The Queen loved horses!! She bred and raced horses. She constantly rode, only stopping this last year. She loved dogs and had over 30 Corgis over the years. Those who worked in the palaces have told of the queen arriving with a flurry of dogs around her. The head chef prepared their meals. Fresh rabbit and beef were enjoyed. At Christmas, the Queen made them stockings filled with treats like toys and biscuits. They slept in what was called The Corgi room in elevated wicker baskets. Her first dog was given to her on her 18th birthday, and the pup was named Susan. Susan was so important the Queen took her on her honeymoon in 1947. Her husband, Prince Philip, apparently complained they were too yappy, but this did not stop her. She continued to have corgis for the rest of her life. With her passing, her remaining four dogs will be cared for by her son, Prince Andrew.

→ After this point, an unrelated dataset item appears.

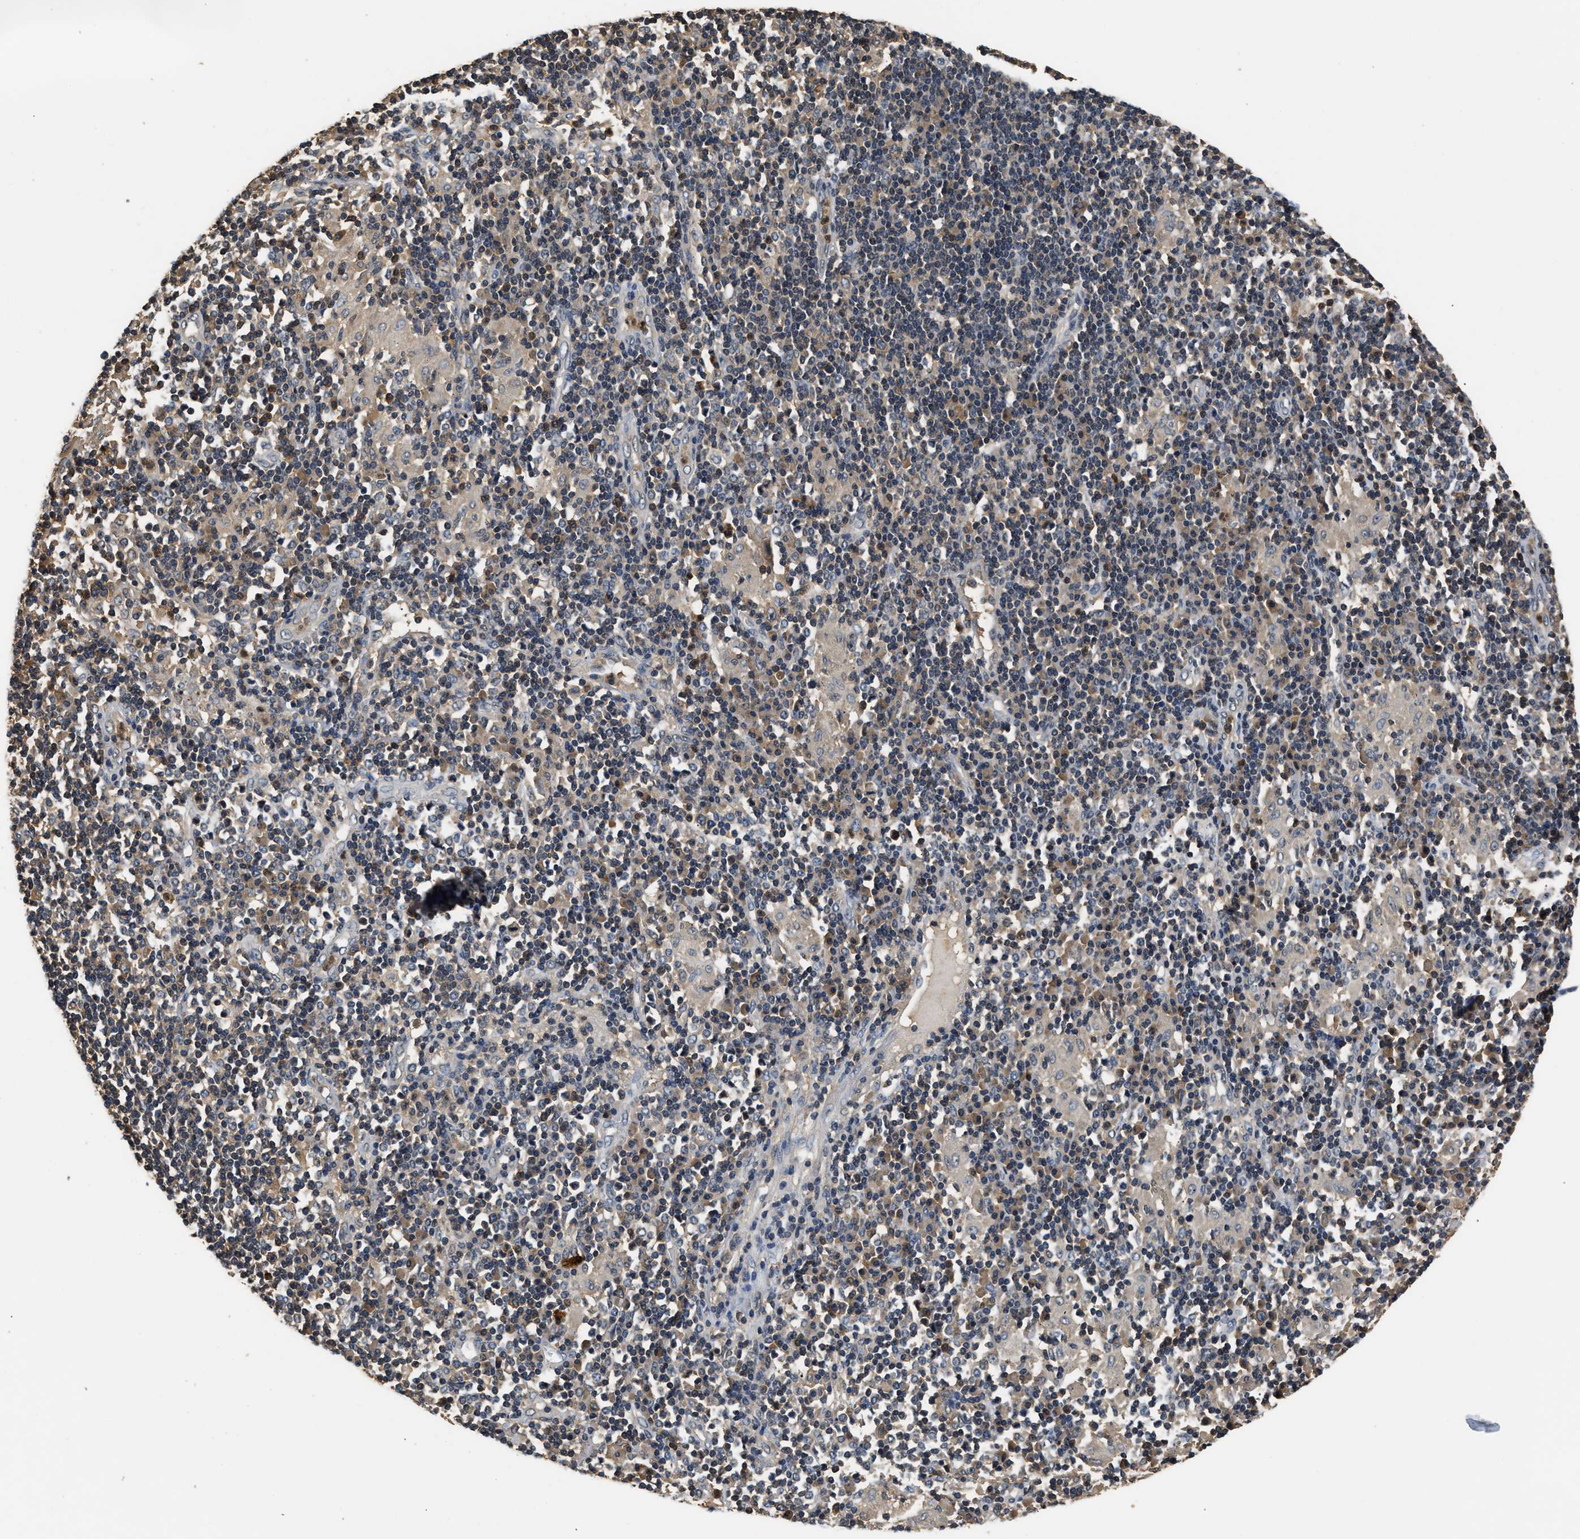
{"staining": {"intensity": "moderate", "quantity": ">75%", "location": "cytoplasmic/membranous"}, "tissue": "adipose tissue", "cell_type": "Adipocytes", "image_type": "normal", "snomed": [{"axis": "morphology", "description": "Normal tissue, NOS"}, {"axis": "morphology", "description": "Inflammation, NOS"}, {"axis": "topography", "description": "Salivary gland"}, {"axis": "topography", "description": "Peripheral nerve tissue"}], "caption": "DAB (3,3'-diaminobenzidine) immunohistochemical staining of normal adipose tissue shows moderate cytoplasmic/membranous protein staining in about >75% of adipocytes. The protein of interest is shown in brown color, while the nuclei are stained blue.", "gene": "GPI", "patient": {"sex": "female", "age": 75}}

The Queen remained a steadfast Christian throughout her life and was not afraid to mention God’s importance in her life. Every Christmas morning, she gave the Christmas message to the people of Britain and the Commonwealth. My family and I listened every Christmas morning and eventually watched it on TV. We would call relatives in Edmonton after and discuss what was said. It was as if she were a family member. Christmas morning was not complete without hearing her message. Now, King Charles, the 3rd, will give the Christmas message. She would address issues in the past year but leave with hope for the year to come. Christmas 2021, she referred to the fact they were missing Prince Philip, and she acknowledged how Christmas could be hard when you were missing a family member, but she knew he would want them to enjoy Christmas, so that they would try.
Naturally, one could go on for ages commenting on her 70 years on the throne. Each person will choose their favorite story about the Queen and her life. Being me, I bonded with her over her sense of duty and her love of horses and dogs! My queen. Indeed!!!!